Hay
diferentes formas de leer la prensa, tantas como cada uno quiera experimentar.
La más fugaz y sugestiva, para mí, quizá sea esa en la que la mañana despierta
de un plumazo en la base del teclado del ordenador, o de esas tecnologías
`baratas´ de las que tanto se presume. El compás del parpadeo, aún inconsciente
cuando el vaho todavía permanece recostado, rima con la apertura colectiva de
pestañitas en Internet. Todo funciona a base de ráfagas. Las legañas se
inquietan cuando el café deja su implacable huella encima del libro de turno. Vestirse
es un desahogo en cada visualización de la actualización del Time Line y las
boquillas quedan encarceladas en un eterno papel de liar. Esa es una de mis `favoritas´.
Leer o, mejor dicho, mover involuntariamente las pupilas de un lado al otro del periódico para salir de
casa afirmando que sí, que seguimos igual, o peor. Y, antes de adivinar cuál es
la llave correcta que acorrala una maleza que aún tachan de habitable, recordar
en la última información leída a Joaquin Phoenix, actor puertorriqueño,
comentando que los premios son lo más tonto del mundo.

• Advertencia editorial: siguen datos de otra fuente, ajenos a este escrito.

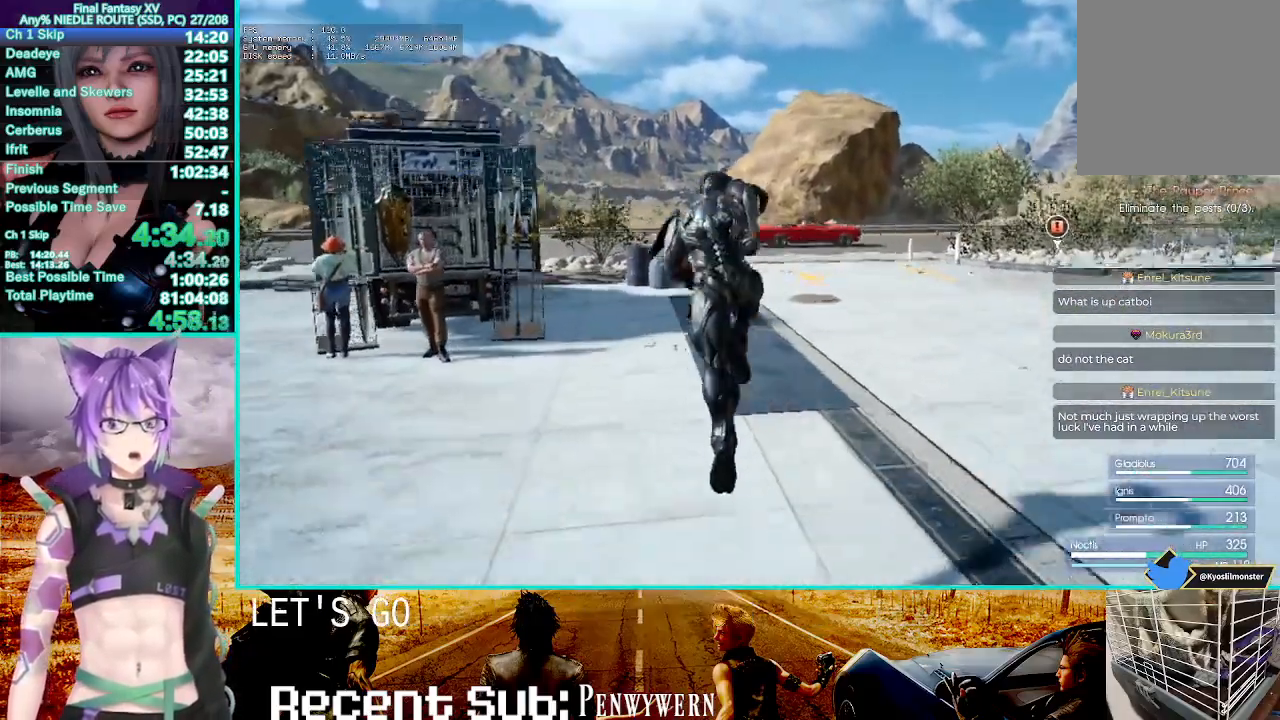
{"dt_ms": 500, "buttons": [], "left_stick": "up", "right_stick": "center", "events": []}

Tiene gracia.
Los premios, esa estirpe de recompensas para los
`buenos´, politizan la cultura de la manera más soez que existe. Los hay
merecidos, pero permítanme deducir que es por simple casualidad. Literarios,
poéticos, musicales, para películas o concursos de `jóvenes artistas´. Lo son
todo y no son nada a la vez. Gratifican preferentemente por la ornamentación
que trae consigo.
Después de ese recuerdo, de las palabras de aquel
actor, me sorprendió tras la puerta un señor mayor repartiendo folletos por los
que pedía un mínimo no obligado de cincuenta céntimos. Después del intercambio
de bienes, cambié los planes de aquella
mañana por una charla de tú a tú. Fue voraz el canje. Aquel señor era escritor,
actor, poeta y tenía un nombre tan esclarecedor como olvidado por petición
propia. Merecedor por el bagaje que poseía de cuantiosos reconocimientos pero
si recibir alguno. Razón por la que estaba allí, en algún lugar, tal vez en un
barrio, repartiendo su vida en cuadernillos por unos céntimos. “Lo
verdaderamente bueno no se mide tras un ranking de figuritas impregnadas de
condecoraciones efímeras como el papel de liar”, me dijo.